Communities in Australia face unprecedented heat, drought and bushfire weather conditions, according to Steve Christou, mayor of Cumberland, a suburb of Sydney. The goal of the research behind this prototype UV Smart Cool Playground is to create safe spaces for children and their families to play. Photos: Western Sydney University.

Western Sydney University heat research has guided the refurbishment
of a playground in the Sydney, Australia, suburb of Cumberland, resulting
in a first-of-its-kind UV Smart Cool Playground.

The project brought together government, industry and research partners, including shade solutions manufacturer Alfresco Shade of Riverstone, Australia, and fabric supplier GALE Pacific, to address climate change and associated hotter summer temperatures in western Sydney, according to a university press release.

“The UV Smart Cool Playground project has delivered Australia’s first prototype playground to address increasing temperatures which are leaving our playgrounds unplayable,” said Dr. Sebastian Pfautsch of the university’s School of Social Sciences.

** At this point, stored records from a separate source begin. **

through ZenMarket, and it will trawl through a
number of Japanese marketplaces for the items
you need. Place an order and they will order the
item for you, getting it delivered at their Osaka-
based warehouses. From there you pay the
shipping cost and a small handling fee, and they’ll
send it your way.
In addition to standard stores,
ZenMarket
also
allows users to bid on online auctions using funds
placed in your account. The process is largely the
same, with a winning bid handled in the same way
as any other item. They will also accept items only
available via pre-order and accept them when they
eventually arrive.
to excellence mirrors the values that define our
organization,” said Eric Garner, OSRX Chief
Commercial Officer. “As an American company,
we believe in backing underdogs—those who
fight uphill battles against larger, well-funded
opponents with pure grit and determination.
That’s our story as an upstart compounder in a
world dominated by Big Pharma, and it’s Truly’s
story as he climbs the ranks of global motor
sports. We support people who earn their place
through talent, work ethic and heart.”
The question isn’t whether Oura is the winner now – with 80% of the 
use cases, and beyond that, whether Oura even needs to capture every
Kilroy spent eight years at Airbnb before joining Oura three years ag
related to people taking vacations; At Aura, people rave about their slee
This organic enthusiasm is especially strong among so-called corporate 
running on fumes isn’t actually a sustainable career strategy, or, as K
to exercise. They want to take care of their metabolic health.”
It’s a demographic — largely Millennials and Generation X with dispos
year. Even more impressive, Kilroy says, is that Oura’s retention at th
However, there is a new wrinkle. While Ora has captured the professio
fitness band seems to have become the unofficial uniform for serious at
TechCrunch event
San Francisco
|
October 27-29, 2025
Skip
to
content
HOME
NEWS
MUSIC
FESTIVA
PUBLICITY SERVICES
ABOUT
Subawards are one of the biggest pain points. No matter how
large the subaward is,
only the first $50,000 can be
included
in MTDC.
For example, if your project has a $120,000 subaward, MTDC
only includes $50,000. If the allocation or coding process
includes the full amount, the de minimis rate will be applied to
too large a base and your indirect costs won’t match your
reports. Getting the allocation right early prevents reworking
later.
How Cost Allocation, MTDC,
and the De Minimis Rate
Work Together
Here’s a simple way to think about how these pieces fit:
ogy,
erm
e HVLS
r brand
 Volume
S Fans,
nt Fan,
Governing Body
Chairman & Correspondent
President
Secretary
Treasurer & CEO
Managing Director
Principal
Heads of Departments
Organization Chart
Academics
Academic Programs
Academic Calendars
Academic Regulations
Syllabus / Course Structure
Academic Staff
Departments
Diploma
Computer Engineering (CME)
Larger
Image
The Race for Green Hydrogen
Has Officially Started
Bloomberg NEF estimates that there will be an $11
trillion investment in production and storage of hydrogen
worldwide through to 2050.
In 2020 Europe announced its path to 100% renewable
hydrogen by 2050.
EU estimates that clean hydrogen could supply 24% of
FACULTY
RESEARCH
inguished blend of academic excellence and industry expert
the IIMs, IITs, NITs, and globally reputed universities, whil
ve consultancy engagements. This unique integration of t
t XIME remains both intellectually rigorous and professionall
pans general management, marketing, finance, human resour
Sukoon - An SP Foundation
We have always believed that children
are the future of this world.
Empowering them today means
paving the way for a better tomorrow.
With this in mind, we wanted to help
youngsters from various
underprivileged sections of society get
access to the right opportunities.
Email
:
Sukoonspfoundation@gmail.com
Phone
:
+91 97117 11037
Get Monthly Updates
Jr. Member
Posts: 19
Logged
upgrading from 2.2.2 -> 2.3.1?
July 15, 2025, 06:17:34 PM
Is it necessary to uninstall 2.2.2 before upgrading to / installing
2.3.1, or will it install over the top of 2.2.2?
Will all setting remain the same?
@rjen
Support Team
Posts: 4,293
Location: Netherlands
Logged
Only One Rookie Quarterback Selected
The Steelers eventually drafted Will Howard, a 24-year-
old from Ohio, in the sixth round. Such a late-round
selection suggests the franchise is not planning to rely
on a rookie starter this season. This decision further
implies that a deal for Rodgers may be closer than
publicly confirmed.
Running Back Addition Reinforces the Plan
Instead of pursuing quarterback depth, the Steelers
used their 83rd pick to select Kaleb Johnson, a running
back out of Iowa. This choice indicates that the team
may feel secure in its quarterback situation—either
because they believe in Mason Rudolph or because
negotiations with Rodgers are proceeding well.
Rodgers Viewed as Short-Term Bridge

“We’ve found communities in western Sydney experience extreme heat more frequently than previously known, with temperatures of play equipment hitting nearly 80 degrees Celsius [176 degrees Fahrenheit],” he added. “Heat-smart playgrounds can provide a safe and enjoyable place; they can be used longer in summer and act as a cool refuge for the community. The adaption of existing playgrounds is an important way to reduce urban heat loads.”

According to Pfautsch, unshaded rubber found in many playgrounds across Australia can reach nearly 100 degrees Celsius (212 degrees Fahrenheit) on a warm day. By implementing cooling strategies, including the installation of shade sails, temperatures can be reduced by half.

The playground demonstrates how heat-smart design choices and cooling strategies can be implemented in existing playgrounds. The project was supported through grants funded by the New South Wales Government.